Figure 1 : un état d’équilibre initial où l’altitude d’émission est Z1 et où la température de l’atmosphère à ce niveau est T1. Les couches sont représentées par différentes teintes de bleu, les plus froides étant les plus foncées. FS correspond au rayonnement solaire entrant au sommet de l’atmosphère et FIR le rayonnement infrarouge sortant au sommet de l’atmosphère. Le système est à l’équilibre car FS = FIR. TTerre est la température moyenne à la surface du globe. 

À l’exception d’un certain domaine de longueur d’onde, le rayonnement infrarouge émis par la surface de la Terre (loi de Stefan–Boltzmann) est intégralement absorbé par les basses couches de l’atmosphère – c’est à dire celles proches de la surface terrestre. C’est donc en réalité seulement le rayonnement infrarouge émis par les hautes couches de l’atmosphère qui va réussir à s’échapper vers l’espace. Plus précisément, le rayonnement infrarouge émis par la surface de la Terre va être entièrement absorbé par la première couche d'atmosphère qu'il traverse. Celle-ci émet à son tour un rayonnement infrarouge plus faible, dont la partie dirigée vers l'espace est absorbée par la couche supérieure, et ainsi de suite jusqu'à une certaine altitude.
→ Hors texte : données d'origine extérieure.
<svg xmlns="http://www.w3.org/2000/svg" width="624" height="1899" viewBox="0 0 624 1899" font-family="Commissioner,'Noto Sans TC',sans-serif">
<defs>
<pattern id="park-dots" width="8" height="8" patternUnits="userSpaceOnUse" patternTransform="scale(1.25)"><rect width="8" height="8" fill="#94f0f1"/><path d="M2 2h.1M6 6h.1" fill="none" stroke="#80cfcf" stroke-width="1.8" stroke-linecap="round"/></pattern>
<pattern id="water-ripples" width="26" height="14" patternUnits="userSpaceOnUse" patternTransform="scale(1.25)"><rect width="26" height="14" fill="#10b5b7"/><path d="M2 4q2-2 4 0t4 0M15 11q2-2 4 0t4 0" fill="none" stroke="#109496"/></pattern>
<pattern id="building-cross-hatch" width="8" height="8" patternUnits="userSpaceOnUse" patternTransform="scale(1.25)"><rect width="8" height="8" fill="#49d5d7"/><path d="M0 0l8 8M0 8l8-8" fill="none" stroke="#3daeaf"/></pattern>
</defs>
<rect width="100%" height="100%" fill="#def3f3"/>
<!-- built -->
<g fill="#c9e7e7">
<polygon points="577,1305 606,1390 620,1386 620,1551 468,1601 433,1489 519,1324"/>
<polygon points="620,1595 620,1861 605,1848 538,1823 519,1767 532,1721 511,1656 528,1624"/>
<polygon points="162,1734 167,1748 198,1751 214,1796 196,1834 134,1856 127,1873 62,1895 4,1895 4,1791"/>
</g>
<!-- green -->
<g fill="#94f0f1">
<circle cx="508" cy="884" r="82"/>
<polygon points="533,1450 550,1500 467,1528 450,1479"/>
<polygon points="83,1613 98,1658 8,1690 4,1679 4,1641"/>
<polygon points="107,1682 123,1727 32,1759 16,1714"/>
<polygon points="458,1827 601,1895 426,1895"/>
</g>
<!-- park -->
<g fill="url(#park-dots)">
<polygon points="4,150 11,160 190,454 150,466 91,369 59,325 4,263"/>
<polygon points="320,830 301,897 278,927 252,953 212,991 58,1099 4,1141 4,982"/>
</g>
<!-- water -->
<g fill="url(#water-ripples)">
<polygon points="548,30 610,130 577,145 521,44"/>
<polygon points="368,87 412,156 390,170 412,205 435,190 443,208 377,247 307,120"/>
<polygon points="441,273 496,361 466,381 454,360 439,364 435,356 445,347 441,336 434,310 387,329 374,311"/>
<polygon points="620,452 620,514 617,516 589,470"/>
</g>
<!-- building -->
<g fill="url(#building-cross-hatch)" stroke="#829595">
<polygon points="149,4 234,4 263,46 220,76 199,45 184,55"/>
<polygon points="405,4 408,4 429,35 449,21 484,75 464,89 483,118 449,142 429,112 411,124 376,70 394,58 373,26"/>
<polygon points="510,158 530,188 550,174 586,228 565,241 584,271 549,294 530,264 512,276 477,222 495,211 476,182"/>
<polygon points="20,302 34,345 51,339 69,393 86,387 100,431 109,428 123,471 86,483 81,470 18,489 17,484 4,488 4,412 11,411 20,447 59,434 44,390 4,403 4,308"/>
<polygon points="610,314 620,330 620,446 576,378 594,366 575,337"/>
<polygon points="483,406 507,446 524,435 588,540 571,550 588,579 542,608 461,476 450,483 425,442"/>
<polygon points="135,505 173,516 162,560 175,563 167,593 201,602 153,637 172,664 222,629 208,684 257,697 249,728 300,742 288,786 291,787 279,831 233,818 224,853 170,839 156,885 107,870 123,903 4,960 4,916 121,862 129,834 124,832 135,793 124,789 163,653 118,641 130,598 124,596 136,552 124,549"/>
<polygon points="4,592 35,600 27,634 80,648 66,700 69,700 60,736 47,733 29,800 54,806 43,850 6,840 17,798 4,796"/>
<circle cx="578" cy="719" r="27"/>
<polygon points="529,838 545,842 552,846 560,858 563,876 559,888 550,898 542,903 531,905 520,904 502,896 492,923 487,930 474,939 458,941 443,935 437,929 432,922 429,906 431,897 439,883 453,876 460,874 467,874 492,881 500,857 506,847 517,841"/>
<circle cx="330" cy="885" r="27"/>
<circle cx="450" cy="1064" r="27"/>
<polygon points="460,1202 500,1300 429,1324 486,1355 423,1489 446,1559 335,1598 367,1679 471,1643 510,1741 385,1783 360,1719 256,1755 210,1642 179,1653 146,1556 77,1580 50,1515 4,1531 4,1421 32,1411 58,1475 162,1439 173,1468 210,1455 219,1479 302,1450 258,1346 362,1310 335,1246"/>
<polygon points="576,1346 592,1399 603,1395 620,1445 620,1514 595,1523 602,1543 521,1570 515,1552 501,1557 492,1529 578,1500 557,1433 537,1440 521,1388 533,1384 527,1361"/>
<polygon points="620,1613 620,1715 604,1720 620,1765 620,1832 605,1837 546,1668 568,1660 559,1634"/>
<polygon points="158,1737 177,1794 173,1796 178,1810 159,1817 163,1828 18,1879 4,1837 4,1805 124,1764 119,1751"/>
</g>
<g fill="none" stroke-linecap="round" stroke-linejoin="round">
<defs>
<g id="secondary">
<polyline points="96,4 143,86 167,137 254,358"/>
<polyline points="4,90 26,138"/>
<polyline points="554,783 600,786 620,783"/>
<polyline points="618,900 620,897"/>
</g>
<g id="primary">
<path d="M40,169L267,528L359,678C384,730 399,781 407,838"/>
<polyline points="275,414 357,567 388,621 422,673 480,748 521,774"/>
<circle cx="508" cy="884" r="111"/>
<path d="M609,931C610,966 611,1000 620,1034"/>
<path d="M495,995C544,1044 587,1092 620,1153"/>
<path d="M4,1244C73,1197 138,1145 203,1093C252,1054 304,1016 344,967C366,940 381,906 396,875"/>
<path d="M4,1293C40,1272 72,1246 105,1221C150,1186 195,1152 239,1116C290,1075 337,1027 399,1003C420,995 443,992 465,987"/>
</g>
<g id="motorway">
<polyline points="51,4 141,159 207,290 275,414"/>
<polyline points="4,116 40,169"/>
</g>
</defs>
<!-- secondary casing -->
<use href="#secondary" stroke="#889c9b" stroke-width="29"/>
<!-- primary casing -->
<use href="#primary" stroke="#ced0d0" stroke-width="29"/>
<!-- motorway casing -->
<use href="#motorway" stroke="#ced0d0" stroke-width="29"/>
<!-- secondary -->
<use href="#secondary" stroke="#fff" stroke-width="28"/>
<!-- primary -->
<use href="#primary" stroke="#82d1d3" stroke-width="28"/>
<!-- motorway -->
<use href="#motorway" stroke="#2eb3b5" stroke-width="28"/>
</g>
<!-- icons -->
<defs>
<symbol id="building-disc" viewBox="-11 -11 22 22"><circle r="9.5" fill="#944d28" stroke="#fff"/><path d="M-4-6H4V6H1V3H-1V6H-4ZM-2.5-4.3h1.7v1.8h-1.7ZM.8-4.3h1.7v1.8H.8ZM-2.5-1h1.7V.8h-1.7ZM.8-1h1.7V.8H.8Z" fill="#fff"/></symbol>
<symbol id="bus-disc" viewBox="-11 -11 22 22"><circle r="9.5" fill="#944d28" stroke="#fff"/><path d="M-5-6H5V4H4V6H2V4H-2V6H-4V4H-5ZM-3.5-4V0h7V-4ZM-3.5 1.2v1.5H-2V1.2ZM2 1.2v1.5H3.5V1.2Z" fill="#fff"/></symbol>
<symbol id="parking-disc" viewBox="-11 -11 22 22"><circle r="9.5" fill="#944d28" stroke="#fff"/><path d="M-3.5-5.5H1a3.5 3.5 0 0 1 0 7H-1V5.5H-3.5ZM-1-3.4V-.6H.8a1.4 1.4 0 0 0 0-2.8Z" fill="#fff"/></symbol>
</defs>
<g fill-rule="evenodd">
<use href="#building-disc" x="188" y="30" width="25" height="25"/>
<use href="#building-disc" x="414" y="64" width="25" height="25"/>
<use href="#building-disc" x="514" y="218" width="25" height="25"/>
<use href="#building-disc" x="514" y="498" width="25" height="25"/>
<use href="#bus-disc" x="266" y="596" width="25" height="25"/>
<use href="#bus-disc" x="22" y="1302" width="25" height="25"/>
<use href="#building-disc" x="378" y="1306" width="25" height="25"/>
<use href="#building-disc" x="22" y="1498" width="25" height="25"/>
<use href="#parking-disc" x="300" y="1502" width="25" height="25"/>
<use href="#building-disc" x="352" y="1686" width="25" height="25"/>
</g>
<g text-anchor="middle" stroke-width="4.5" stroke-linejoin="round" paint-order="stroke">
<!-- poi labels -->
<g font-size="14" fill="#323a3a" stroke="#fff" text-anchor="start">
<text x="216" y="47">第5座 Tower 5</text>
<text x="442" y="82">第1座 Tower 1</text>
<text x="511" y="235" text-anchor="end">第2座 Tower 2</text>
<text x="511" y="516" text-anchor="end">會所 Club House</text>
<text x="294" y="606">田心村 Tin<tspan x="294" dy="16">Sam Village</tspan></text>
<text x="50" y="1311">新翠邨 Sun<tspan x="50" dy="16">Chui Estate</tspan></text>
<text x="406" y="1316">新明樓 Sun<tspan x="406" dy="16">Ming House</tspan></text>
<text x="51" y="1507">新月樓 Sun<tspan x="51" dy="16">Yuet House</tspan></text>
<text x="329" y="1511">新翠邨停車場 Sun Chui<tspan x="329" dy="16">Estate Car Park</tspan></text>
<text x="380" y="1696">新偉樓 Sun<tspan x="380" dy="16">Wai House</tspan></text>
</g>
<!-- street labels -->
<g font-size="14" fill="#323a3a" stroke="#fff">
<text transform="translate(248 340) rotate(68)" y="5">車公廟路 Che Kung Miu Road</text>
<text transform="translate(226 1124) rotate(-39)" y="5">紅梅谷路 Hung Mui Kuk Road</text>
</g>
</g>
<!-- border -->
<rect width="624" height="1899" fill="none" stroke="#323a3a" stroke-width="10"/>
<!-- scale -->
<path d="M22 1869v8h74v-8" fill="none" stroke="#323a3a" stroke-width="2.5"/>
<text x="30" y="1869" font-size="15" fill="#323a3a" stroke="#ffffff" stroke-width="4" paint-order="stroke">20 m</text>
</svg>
A partir de cette altitude, symbolisée par les pointillés roses sur la figure 1, la quantité de gaz à effet de serre est assez faible pour qu'une part importante du rayonnement infrarouge émis à cette altitude puisse atteindre l’espace. On la nomme « altitude d’émission » : dans la figure 1, elle est indiquée par Z1, et sa température est T1


Lorsqu’on ajoute du CO2 dans l’atmosphère, on augmente le nombre de couches totalement absorbantes et, par conséquent, l’altitude d’émission augmente, comme cela est représenté sur la figure 2. Cela signifie que le rayonnement infrarouge qui parvient à s’échapper vers l’espace est émis par une couche plus froide qu’auparavant : sur la figure 2, la température T2 à l’altitude Z2 est inférieure à T1. Ce rayonnement infrarouge, qui est évacué vers l’espace, est donc moins important (loi de Stefan–Boltzmann). En ajoutant du CO2 dans l’atmosphère, le rayonnement infrarouge sortant vers l’espace est plus faible : FIR dans la figure 2 est inférieur à FIR dans la figure 1. Comme le rayonnement solaire entrant n’est pas modifié, FS est supérieur à FIR : le système n’est donc plus à l’équilibre (figure 2).
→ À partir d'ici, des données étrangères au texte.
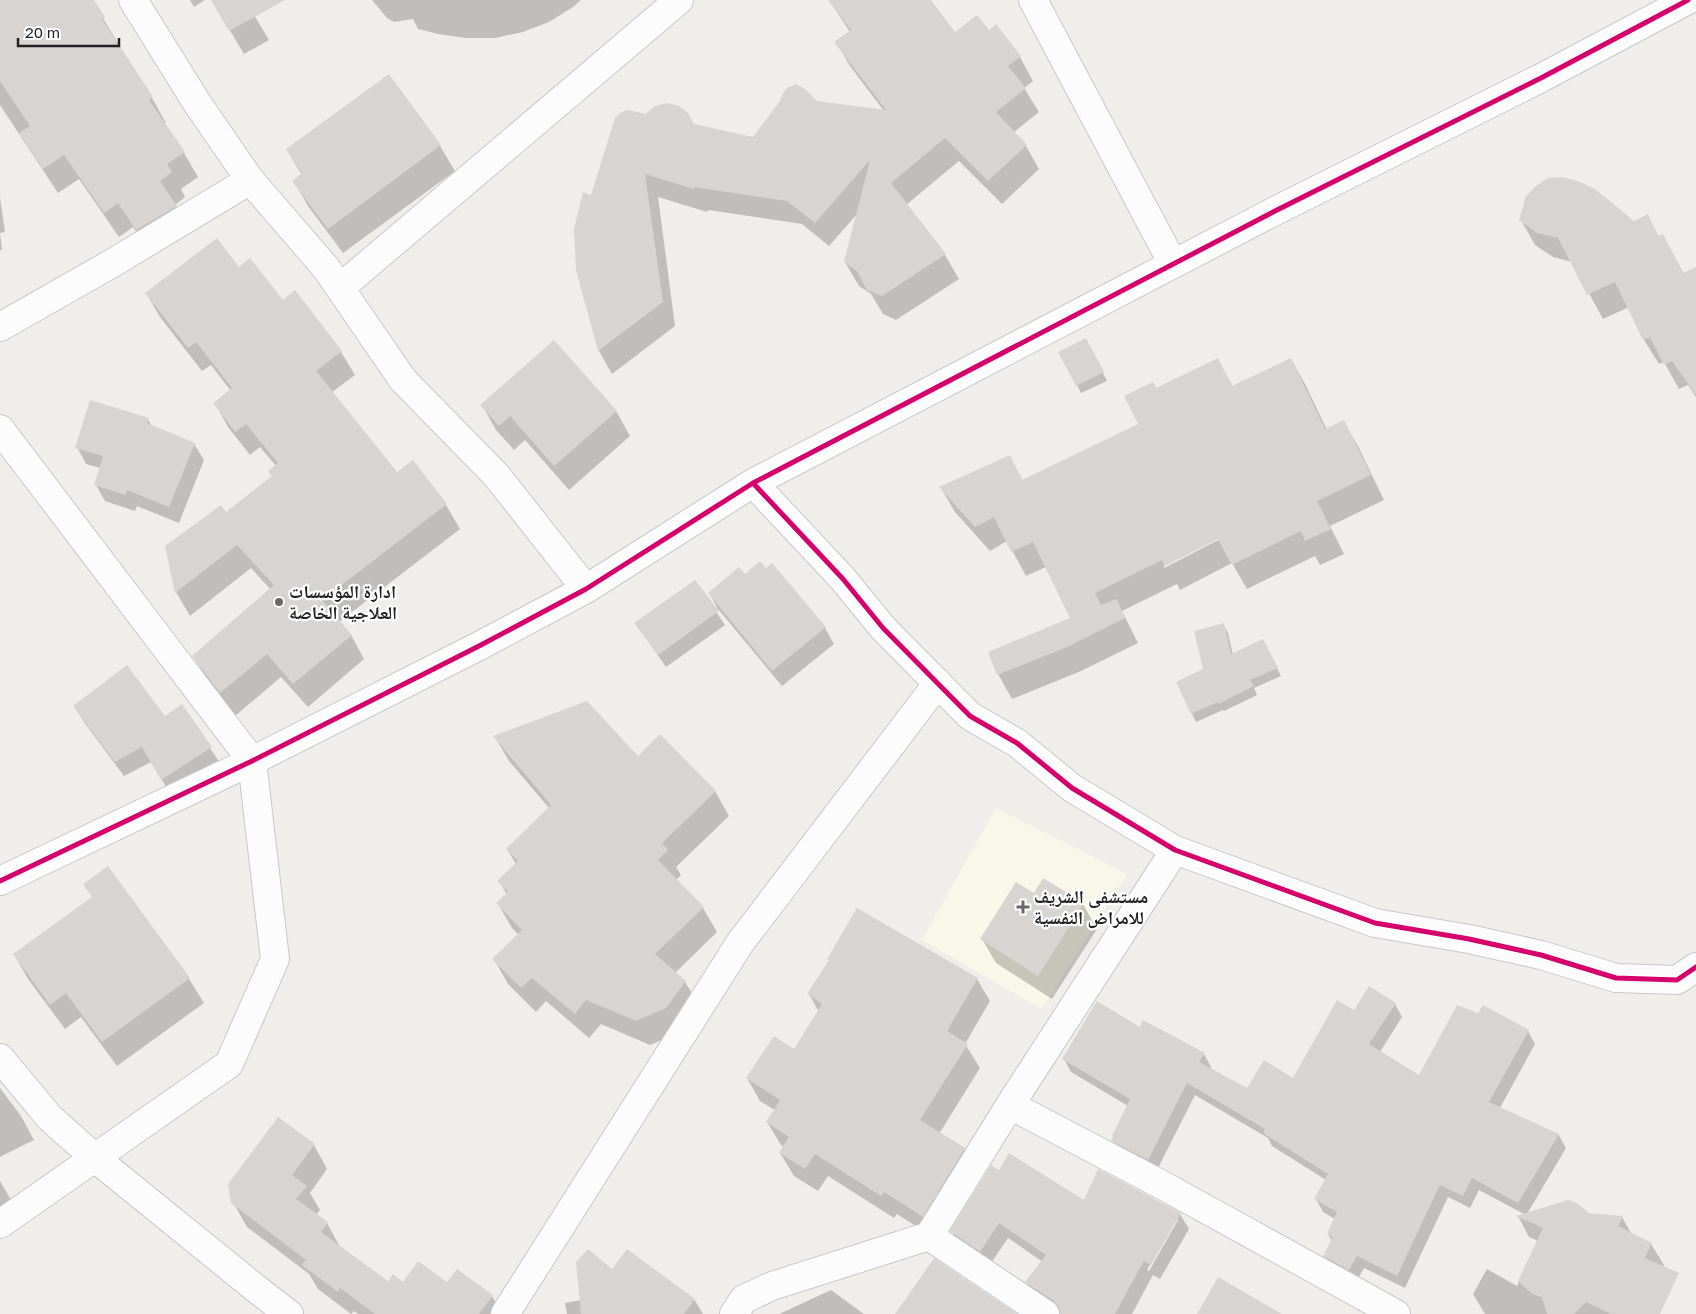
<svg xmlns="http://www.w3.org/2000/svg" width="1696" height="1314" viewBox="0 0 1696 1314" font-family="'Golos Text','Noto Naskh Arabic',sans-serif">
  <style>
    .education { fill: #f8f7e8 }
    .shadow { fill: #0003; fill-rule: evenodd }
    .building { fill: #d7d4d2 }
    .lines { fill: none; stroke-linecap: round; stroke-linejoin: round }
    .minor-casing { stroke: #c9c8c7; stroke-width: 30 }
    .minor { stroke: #fdfcfc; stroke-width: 28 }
    .cycleway-casing { stroke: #fff; stroke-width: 8 }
    .cycleway { stroke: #d6006c; stroke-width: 5 }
    .poi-dot { fill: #6a6968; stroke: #fff; stroke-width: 2 }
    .labels { text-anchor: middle; stroke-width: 4.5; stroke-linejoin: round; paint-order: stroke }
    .poi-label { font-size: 18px; font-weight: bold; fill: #222; stroke: #fff; text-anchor: start }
  </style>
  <rect width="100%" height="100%" fill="#f0eeeb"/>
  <path class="education" d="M996,808L1127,874L1042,1009L922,940Z"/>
  <path class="shadow" d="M0,0H92L118,43L116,44L152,98L166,123L164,124L184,153L198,177L181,189L185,197L175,205L190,231L152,254L133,227L119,237L79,179L58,193L0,105Z
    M190,0H205L194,7Z
    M212,0H245L269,40L244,54Z
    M372,0H581L573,7L549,22L523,32L495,38H466L438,34L418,29L413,19L394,22L387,18Z
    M829,0H929L955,34L989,31L996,26L1020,57L1033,81L1024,88L1039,112L1013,133L1026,146L1039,169L1002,204L959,161L906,205L945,255L959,279L896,320L883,314L871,294L859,286L845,262L858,213L829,246L802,224L708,210L707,212L658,197L675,326L612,374L599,351L577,270L592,196L694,125L753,138L817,102L884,111L850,66L836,42L850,32Z
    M389,76L440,146L455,171L343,253L308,206L294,181L302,175L287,150Z
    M0,197L5,232L0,233Z
    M1647,216L1659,237L1663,236L1684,274L1696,269V397L1688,385L1679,389L1664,362L1659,364L1644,340L1629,307L1603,319L1572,262L1553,257L1535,245L1521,220L1633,222Z
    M0,233L2,250H0Z
    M239,268L282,301L341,352L355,375L332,392L397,474L413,462L446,505L460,529L339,622L351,635L364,659L308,707L281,677L235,716L207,680L194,656L271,590L251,568L190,616L176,592L167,547L226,514L273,477L276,466L260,447L250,455L228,427L215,403L231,391L211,365L202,371L160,317L146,293Z
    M1090,347L1107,381L1081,393L1077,385Z
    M1291,359L1305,384L1327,430L1343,422L1358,446L1384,500L1330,526L1344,554L1320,565L1315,556L1247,589L1232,563L1180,590L1177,584L1122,611L1138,643L1081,671L1012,699L998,674L1072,619L1046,567L1026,576L1007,541L990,551L955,512L941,488L1009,456L1023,481L1140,424L1156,390L1218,360L1233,387ZM1223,535L1224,537L1164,568V565Z
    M482,405L616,411L630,436L569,490L525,440L514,450L496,430Z
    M148,419L152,427L194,444L204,460L179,523L137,506L135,511L105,501L96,485L100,468L86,464L77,447Z
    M745,575L825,628L834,644L782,686L718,609L709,593Z
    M695,581L725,625L666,667L636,624Z
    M1223,625L1228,633L1233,655L1267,648L1281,676L1254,688L1257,695L1224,711L1223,710L1196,722L1177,683L1205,670Z
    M182,706L220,763L171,795L151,762L124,776L84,722L75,707L165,717Z
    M495,737L638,758L715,791L729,816L676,867L681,875L676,880L703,908L717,932L675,973L685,982L700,1006L680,1032L650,1045L601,1024L589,1038L546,1001L536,1012L508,984L494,959L519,935L512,928L498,904L507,895L499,881L516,864L507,849L549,808L509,761Z
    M108,868L189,979L204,1003L117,1066L81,1017L65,1029L28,979L14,954L93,898Z
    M1035,895L1083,904L1097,929L1052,999L996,963L982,939Z
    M977,979L990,1001L965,1044L980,1068L939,1134L964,1149L977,1172L936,1239L897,1214L894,1218L828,1176L818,1191L794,1176L780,1153L784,1147L781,1145L767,1122L775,1110L760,1101L747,1078L795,1051L819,1012L809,994Z
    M1395,1004L1402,1017L1380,1052L1419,1077L1528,1031L1535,1044L1500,1108L1558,1134L1566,1148L1527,1214H1588L1622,1217L1632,1235L1651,1244L1664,1265L1640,1314H1485L1473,1294L1487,1269L1517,1286L1538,1241L1529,1237L1518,1216L1524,1214L1479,1190L1470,1208L1448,1197L1405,1288L1364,1268L1356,1282L1332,1269L1324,1256L1332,1241L1328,1234L1335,1219L1323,1212L1316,1199L1326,1180L1272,1146L1268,1138L1195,1095L1156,1172L1120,1154L1113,1141L1128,1106L1071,1072L1064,1059L1140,1028L1204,1054L1211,1067L1210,1069L1248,1090L1293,1080L1355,1012Z
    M0,1088L21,1116L34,1140L0,1157Z
    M314,1145L327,1169L310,1193L320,1210L316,1215L327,1223L340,1247L388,1282L492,1296L502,1314H358L354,1311L351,1314L318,1289L309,1274L247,1227L233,1202Z
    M1000,1171L1085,1202L1180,1214L1189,1229L1160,1279L1153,1275L1132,1314H1060L1036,1297L1027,1282L1043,1262L1008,1238L989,1266L960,1247L952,1231ZM1175,1220H1178L1149,1271L1147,1270Z
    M0,1181L14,1205L0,1215Z
    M612,1271L694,1299L703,1314H567L565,1303L581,1300Z
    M831,1290L864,1314H779Z"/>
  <path class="building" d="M0,0H94L105,17L102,19L153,97L149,100L185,152L167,164L172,172L160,181L177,206L136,230L118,203L104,213L64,155L43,169L19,133L30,126L0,81Z
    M211,0H285L229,31Z
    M828,0H931L955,32L977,15L989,30L996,24L1021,56L1008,66L1026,88L996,112L1027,145L988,181L945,138L891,183L946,254L882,296L867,290L857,271L844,262L870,160L815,223L787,201L694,187V189L645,174L663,302L598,351L576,270L574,229L583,192L591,195L615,118L621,112L628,110L645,114L655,106L667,103L679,106L688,113L694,124L753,137L780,101L783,93L787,88L796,84L805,89L817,101L886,110L834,42L851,30Z
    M389,74L441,145L328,229L292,181L302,173L286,149Z
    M1563,177L1580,182L1595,189L1634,221L1648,214L1658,236L1663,234L1683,273L1696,267V395L1672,361L1664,365L1650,337L1643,340L1615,282L1587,295L1558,238L1537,233L1519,220L1526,196L1536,186L1548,178Z
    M217,238L239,267L250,258L283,300L295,290L342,351L316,371L397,472L413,460L447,504L322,600L352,635L293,684L267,654L220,693L192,656L274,585L237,545L175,593L165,546L221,505L226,512L272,476L268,471L278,463L246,424L235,432L213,403L232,388L196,342L188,348L145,293Z
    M1086,338L1104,372L1076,386L1058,352Z
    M554,340L617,411L554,466L510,416L499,426L480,405Z
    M1218,358L1232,386L1291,358L1325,429L1344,420L1371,475L1317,501L1331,529L1305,541L1301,531L1232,565L1218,539L1165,566L1162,560L1095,593L1101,605L1117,599L1125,618L1067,647L997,675L988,652L1070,618L1033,542L1011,552L994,517L975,527L939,487L1010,455L1022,480L1138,424L1124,396L1153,382L1156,388Z
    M90,400L149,418L147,423L195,443L169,507L127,490L126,495L94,485L103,456L75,448Z
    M760,561L766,568L772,563L826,627L772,671L708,593L739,567L745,574Z
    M695,580L719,611L658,655L634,623Z
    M1224,623L1231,654L1263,639L1278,668L1250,680L1254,686L1218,704V702L1191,714L1176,682L1203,669L1194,631Z
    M127,665L165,716L182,704L212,747L161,780L142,747L115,762L73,706Z
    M587,701L638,756L660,734L716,791L662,843L668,850L658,860L704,907L655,954L686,981L666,1008L636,1021L586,1000L575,1014L532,978L521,988L492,959L522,930L496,903L508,892L497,881L518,861L506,849L551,805L493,736Z
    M108,866L190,978L102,1042L66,993L50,1005L13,954L92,897L83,884Z
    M1043,878L1084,903L1038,976L980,939L1016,882L1034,893Z
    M857,908L978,978L947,1031L968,1044L920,1120L965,1148L923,1217L884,1192L881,1196L815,1154L805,1169L779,1153L789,1137L766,1122L780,1100L746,1078L774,1036L794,1049L822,1004L807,994L829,960L827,959Z
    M1369,986L1396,1003L1369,1044L1419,1075L1457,1005L1478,1013L1483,1005L1529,1030L1489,1102L1559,1134L1518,1203L1472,1178L1463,1196L1440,1185L1397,1276L1357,1256L1349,1270L1323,1256L1333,1237L1327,1234L1337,1212L1314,1199L1328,1174L1263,1133L1265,1129L1187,1083L1148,1160L1111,1141L1113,1137L1112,1136L1130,1099L1062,1059L1097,1001L1140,1027L1143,1020L1205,1053L1199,1062L1247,1088L1264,1060L1293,1078L1337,1000L1354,1010Z
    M278,1117L315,1144L292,1175L307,1186L296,1199L328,1222L321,1232L388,1281L393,1274L403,1282L418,1261L447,1282L457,1269L493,1295L479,1314H375L340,1288L338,1292L302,1265L306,1260L231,1203L228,1184Z
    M1009,1153L1084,1200L1098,1169L1181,1213L1151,1265L1144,1261L1115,1314H1060L1059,1307L1054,1301L1025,1282L1046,1255L999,1223L980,1252L950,1231L991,1165L999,1170Z
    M1568,1200L1577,1203L1589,1213L1623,1216L1618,1226L1652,1243L1645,1258L1679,1273L1660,1314H1611L1586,1302L1574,1314H1547L1542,1297L1532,1294L1518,1281L1543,1228L1516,1216Z
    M588,1249L612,1269L627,1249L695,1299L684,1314H581L576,1262Z
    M934,1258L1017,1314H895Z
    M1218,1277L1282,1314H1197Z"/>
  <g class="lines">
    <g class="minor-casing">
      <path id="minor" d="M133,0L197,103L250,180L326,268L403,380L496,475L586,589
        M1033,0L1173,264
        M340,288L679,0
        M0,327L116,261L250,180
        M0,429L252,761L275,959L229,1064L0,1224
        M753,483L843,579L883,628L970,716L1017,743L1072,788L1175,850L1375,923L1469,939L1541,955L1616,978L1677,980L1696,967
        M0,881L252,761L479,646L586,589L753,483L1275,211L1541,78L1688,0
        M0,1058L50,1118L95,1158L259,1291L289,1314
        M1010,1105L1164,1186L1396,1314
        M929,1236L1045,1314
        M505,1314L740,943L938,683
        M734,1314L744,1299L772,1286L929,1236L1010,1105L1175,850"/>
    </g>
    <use href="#minor" class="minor"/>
    <g class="cycleway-casing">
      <path id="cycleway" d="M753,483L843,579L883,628L970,716L1017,743L1072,788L1175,850L1375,923L1469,939L1541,955L1616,978L1677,980L1696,967
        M0,881L252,761L479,646L586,589L753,483L1275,211L1541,78L1688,0"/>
    </g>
    <use href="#cycleway" class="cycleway"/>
  </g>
  <g class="poi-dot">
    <circle cx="279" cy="602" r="5"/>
    <path d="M1020.5 899.5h5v5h5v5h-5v5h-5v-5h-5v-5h5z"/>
  </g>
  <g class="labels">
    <g class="poi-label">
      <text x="289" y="598">ادارة المؤسسات<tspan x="289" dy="21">العلاجية الخاصة</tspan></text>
      <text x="1034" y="903">مستشفى الشريف<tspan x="1034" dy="21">للامراض النفسية</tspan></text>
    </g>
  </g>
  <path d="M18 38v8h101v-8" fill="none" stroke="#222222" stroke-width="2.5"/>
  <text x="25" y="38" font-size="15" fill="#222222" stroke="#ffffff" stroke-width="4" paint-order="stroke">20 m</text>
</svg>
Figure 2 : État de l’atmosphère après ajout de CO2. L’épaisseur de l’atmosphère totalement absorbante a augmenté ; la nouvelle altitude d’émission Z2 est donc plus élevée et la température à cette altitude plus froide. Le système n’est plus à l’équilibre : FS > FIR. Voir la figure 1 pour une légende plus complète. 

Autour de l'altitude d’émission, le rayonnement absorbé est devenu supérieur au rayonnement infrarouge émis. Cela entraîne un réchauffement de l’atmosphère à cette altitude. C’est ensuite par des mouvements dans l’atmosphère que les couches vont se réchauffer de proche en proche. La température de la surface de la Terre va également finir par augmenter, comme on peut le voir sur la figure 3.

Figure 3 : Nouvel état d’équilibre de l’atmosphère après ajout de CO2. Au niveau de la nouvelle altitude d’émission Z2, et comme dans le reste de l’atmosphère, la température est plus élevée. La température à la surface du globe a, elle aussi, augmenté. Voir la figure 1 pour une légende plus complète.